Currently, calico/node will mark a node as not ready when it is gracefully terminated (e.g., during rolling update or drain of the pod from a node) and will then mark the node as ready when it starts up again.

However, there is still no logic during steady-state to set NetworkUnavailable=true. We need to be very careful about introducing such logic, as it has the potential to break a cluster if not properly tuned.

caseydavenport avatar Feb 04 '22 17:02 caseydavenport

Is there any updates about this issue? I checked that calico v3.28.0 still faces this situation. As @caseydavenport said NetworkUnavailable does not go to true state during node reboot/poweroff, even with node being marked as not ready. Is there any plan for this problem to be addressed since https://github.com/kubernetes/kubernetes/issues/120486 was closed?

ferdinando-terada avatar Aug 20 '24 18:08 ferdinando-terada

This issue is stale because it is kind/enhancement or kind/bug and has been open for 180 days with no activity.

github-actions[bot] avatar Aug 11 '25 00:08 github-actions[bot]

This issue is stale because it is kind/enhancement or kind/bug and has been open for 180 days with no activity.

Boo!

lodotek avatar Aug 21 '25 15:08 lodotek

Is there any updates about this issue? I checked that calico v3.28.0 still faces this situation. As @caseydavenport said NetworkUnavailable does not go to true state during node reboot/poweroff, even with node being marked as not ready. Is there any plan for this problem to be addressed since kubernetes/kubernetes#120486 was closed?

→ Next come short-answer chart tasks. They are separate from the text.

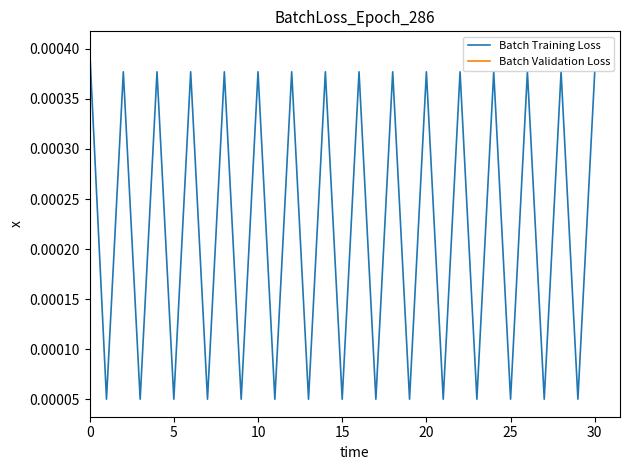

Which category has the lowest value across all series?

5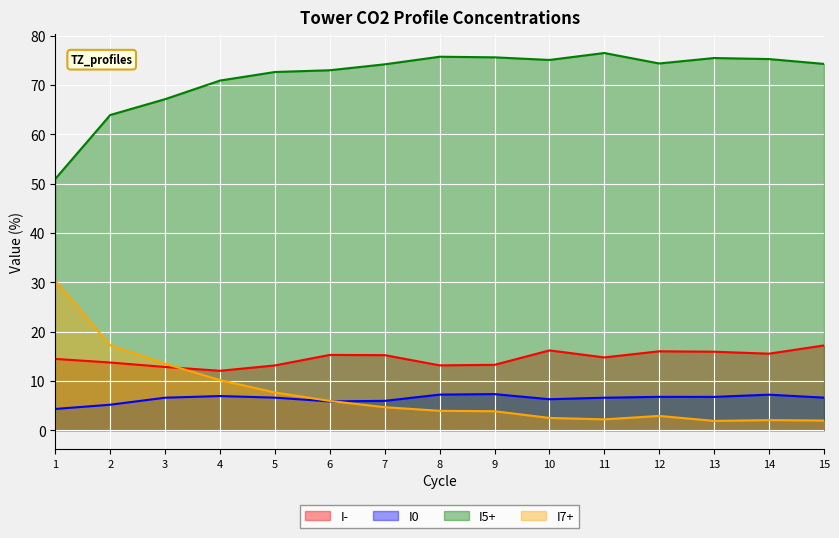

At which category does I0 reach its first local valley?

6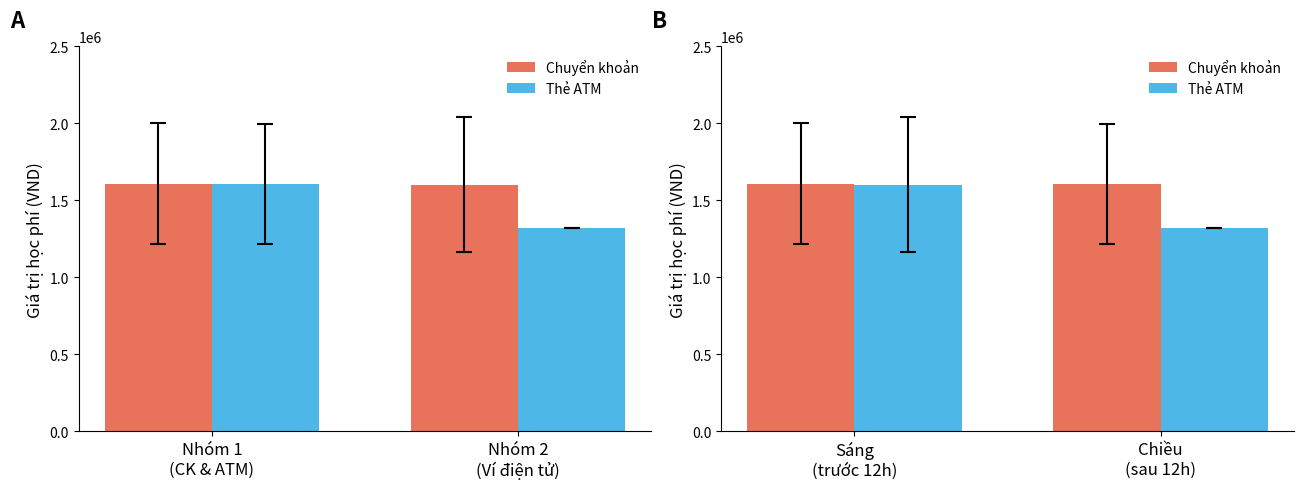

Which series has the widest spread of values?

Thẻ ATM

Did you find a good solution?

lodotek avatar Aug 21 '25 15:08 lodotek

I think we might be able to improve this at least by moving the code that configures NetworkUnavailable on startup such that it doens't happen immediately, but only after some basic checks are confirmed (e.g., BIRD and Felix are both ready perhaps?)

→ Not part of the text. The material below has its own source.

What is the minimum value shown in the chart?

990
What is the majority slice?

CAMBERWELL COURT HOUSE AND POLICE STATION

caseydavenport avatar Aug 21 '25 15:08 caseydavenport

I took a first stab at what this might look like: https://github.com/projectcalico/calico/pull/10866

caseydavenport avatar Aug 21 '25 17:08 caseydavenport

https://github.com/projectcalico/calico/pull/10866 will show up in v3.31 - it improves the behavior here, but still relies on calico/node running in order to mark the node so I don't think it fully closes this request.

caseydavenport avatar Sep 04 '25 15:09 caseydavenport